Public and private network promotes technology in Mexican ceramics sector

Author: Michael Sweikar

Published: August 21, 2013    Author: Elizabeth Lawton 

What can the glazes used on Mexican artisanal ceramics reveal about the global economy? Plenty, says political scientist Steven Samford, who spent academic year 2012–13 as a Kellogg visiting fellow.

Steven SamfordSamford is conducting award-winning research into the ways public policy decisions affect small businesses in developing countries.

When threatened by international competition, small firms can respond either by squeezing wages and working conditions or by upgrading their skills and equipment, he says. Some choose the cost-cutting “low road,” while others invest in the increased productivity of the “high road.”

In his investigation of ceramics production in Mexico, Samford set himself this puzzle: when faced with restrictions on producing and exporting products with lead-based glazes, why do some producers upgrade to lead-free versions, while others resort to trying to undercut competitors on price?

Government agencies in Mexico have encountered obstacles as they encourage ceramicists to make the switch—of the country’s more than 10,000 ceramics makers, the majority have not changed their glazes, despite the many benefits of doing so.


“Switching promises to improve artisans’ health, environment, and working conditions, as well as their ability to access more lucrative foreign markets,” says Samford, who spent a year in Mexico gathering a wealth of data.

“However, the diffusion of [new] technology has been complicated by information gaps between the public and private sectors and between enterprises themselves.”

He interviewed state and national officials about campaigns to develop and encourage the use of the non-toxic glazes, pored over government documents, observed ceramics production in home workshops, and surveyed over 200 ceramics makers in a single Michoacán community to map their contacts with others in the industry.

The network map he developed became the key to understanding why government agencies succeeded in convincing some producers, but not others, to switch.

Co-producing change


Drawing on network theory, Samford concluded that for small-scale producers to adapt positively to international competition, they need significant links between public and private networks to spread awareness of and access to new technologies. In a low-tech industry like pottery, where most producers live in isolated rural areas, the public and private spheres have to “co-produce” a positive change.

“Mexican officials say, ‘we need a way to diffuse this technology, but we don’t have any ties to this community,’ Samford explains. “They recruit a community member to pass along information about the new technology.”

CeramicsThat liaison typically works with existing professional organizations to gather and train artisans who could benefit from instruction in switching glazes. The difference between those who get the training and those who don’t comes down to whom they know.

“Those with membership in a formal organization clearly have better access to information, while those without strong ties are basically unable to access information about the new lead-free technology,” says Samford.

Statistical analysis of his survey data shows that producers with formal and informal ties to other potters had about a 50 percent chance of switching to lead-free glaze within a dozen years, while those without such ties had only a 5 percent chance of doing the same.

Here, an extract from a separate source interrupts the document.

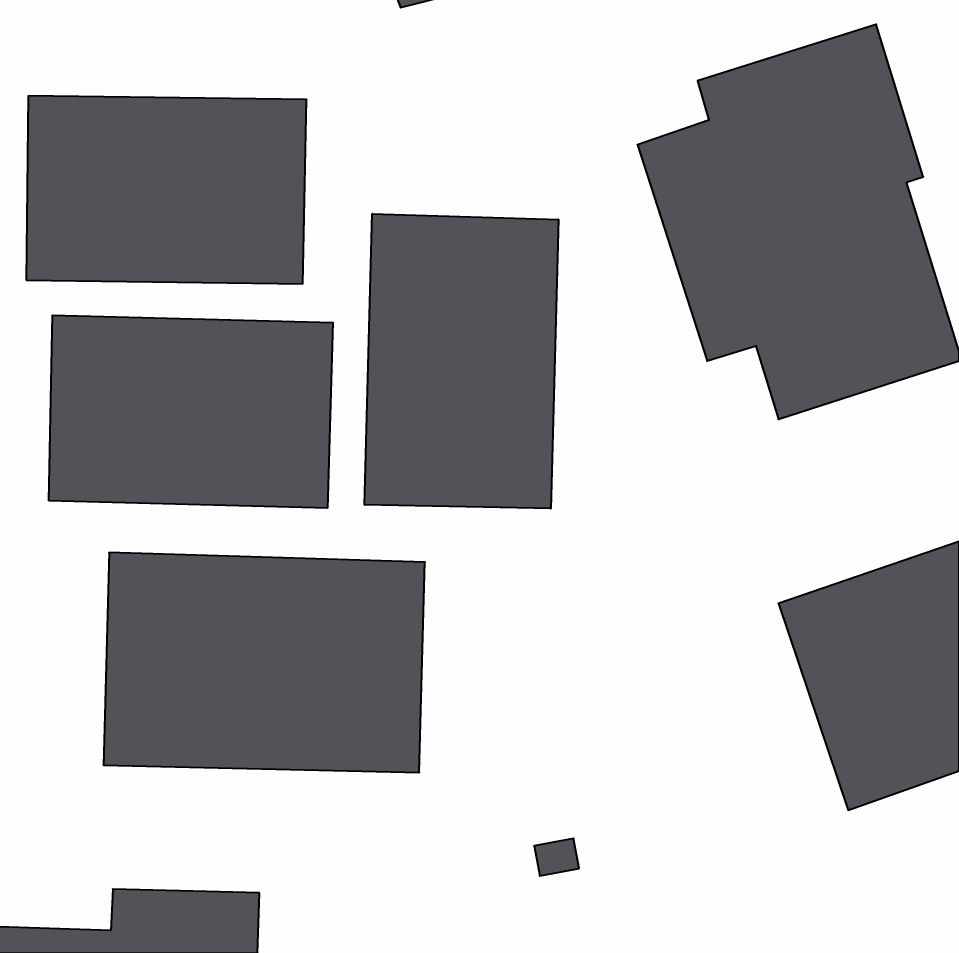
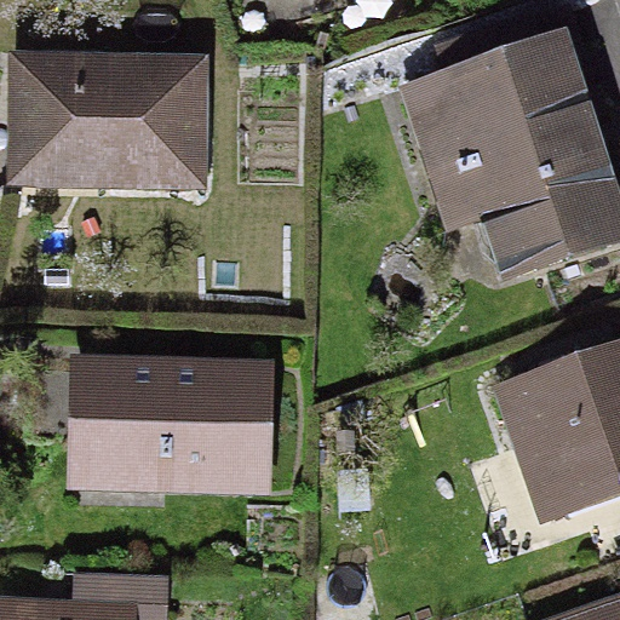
building: [365,214,558,509] -> none
building: [49,315,333,508] -> none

As a political scientist, Samford is particularly interested in how the state can most effectively promote public goods. He contends that understanding the impact of national politics and policies on previously little-studied small businesses is vital for policymakers.


“Looking at these kinds of low-tech, small industries can have immense developmental impact because the vast majority of people in the developing world are employed in these kinds of businesses,” he says.

“The average Mexican or Salvadoran or Bangladeshi doesn’t work in an advanced industry, in a large business. They’re working in small enterprises and home workshops.”

Scholarly circles are already taking notice of Samford’s contribution to development studies. The Mexico section of the Latin American Studies Association recently awarded him its annual Best Dissertation prize, and he also received the biennial Virginia M. Walsh Dissertation Award from the Science, Technology, and Environmental Politics section of the American Political Science Association.